Even that life looked threatened when Mahabir died young, leaving the family near-destitute. When Dipak, the second son, failed his exams, it only added to the woes of a cash-strapped family. Yet today Dipak, now better known as Munna Maharaj, is the man entrusted with preparing the food for the spectacular wedding of global steel billionaire Laxmi Mittal’s daughter. The rags-to-riches story of a struggling student who became one of India’s finest chefs is a remarkable tale of 24 years of hard work and unprecedented success.

Dipak used to accompany his father to his clients’ homes, and after Mahabir died he worked these contacts. With just a few exceptions (he catered for Michael Jackson when the pop star visited Bombay), he has stayed focused on this Marwari clientele. As his reputation grew, he was able to ramp his operations up to a point where he could prepare over 120 dishes for up to 15,000 guests. It’s the sort of scale he needs to work on given that his clientele is almost Marwari royalty—families like the Bangurs, Birlas, Jalans, Modis and the Singhanias.

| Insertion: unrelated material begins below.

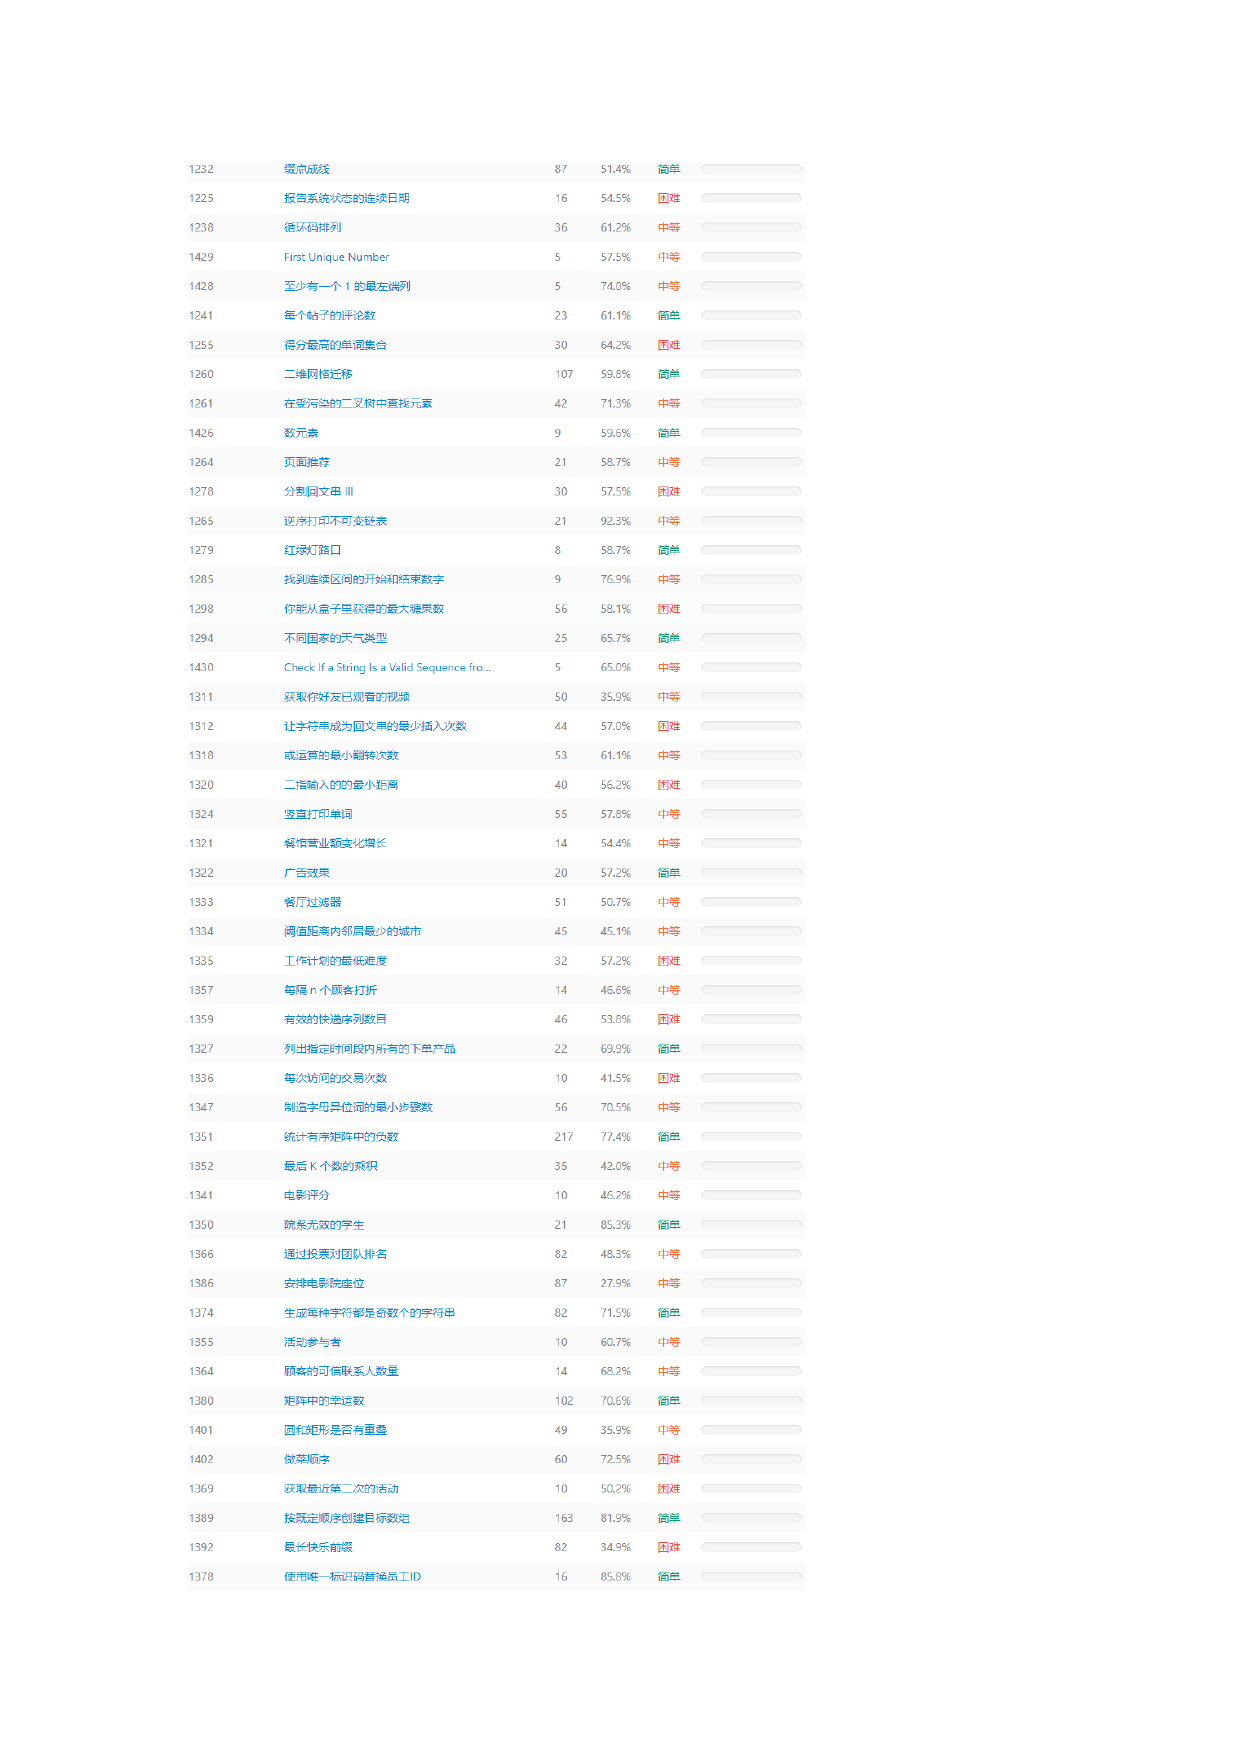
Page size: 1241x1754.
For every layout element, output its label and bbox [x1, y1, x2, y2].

picture [187, 162, 807, 1592]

His first really big break came in 1988, when he catered for Kumarmangalam Birla’s wedding in Mumbai. Marwaris are traditionally vegetarian, and Munna is rated as one of the most creative vegetarian cooks in the world. His strength, say cognoscenti, isn’t so much in how he does well-known dishes as it is in the innovations that make his dishes special. "The range is breathtaking," says author and foodie Moni Shanker Mukherjee. Munna will use orange paste to turn the humble Dum Aloo into something rather exotic. He dips kanchagollas (sweet cheese balls) into the sauce that comes with jalebis and fries them to a crisp, blending new tastes and flavours. "He’s constantly looking for new recipes, rare fruits, herbs, roots, and vegetables, here and abroad," adds Mukherjee. The search for exactly the right ingredients is critical for masters like Munna. "He was up to his ears in work, wondering where he could get the kind of milk he needed for his sweet dishes," says his brother Sanjay, after speaking to him in Paris.

Yet, perhaps unsurprisingly, for someone who spends long hours immersed in cooking up gastronomic extravaganzas, the 38-year-old himself is a simple eater. His family says it’s rare for him to eat anything more than rice, chapatis, dal and boiled vegetables. His clients and their guests get much luckier.